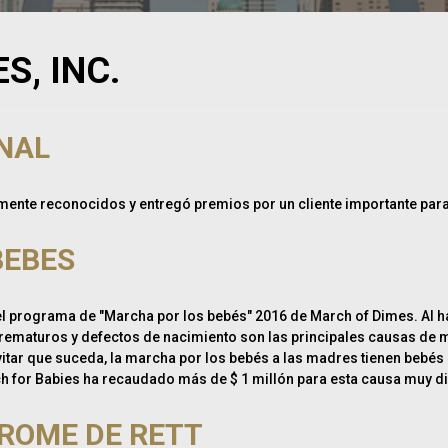
S, INC.
ONAL
temente reconocidos y entregó premios por un cliente importante para
BEBES
 del programa de "Marcha por los bebés" 2016 de March of Dimes. Al ha
ematuros y defectos de nacimiento son las principales causas de mor
ar que suceda, la marcha por los bebés a las madres tienen bebés s
rch for Babies ha recaudado más de $ 1 millón para esta causa muy d
ROME DE RETT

◇ ◇ ◇ ◇ ◇

WHAT THIS TASK INVOLVES: Find and copy each line above holding "para".

YOUR RESPONSE:
temente reconocidos y entregó premios por un cliente importante para
rch for Babies ha recaudado más de $ 1 millón para esta causa muy d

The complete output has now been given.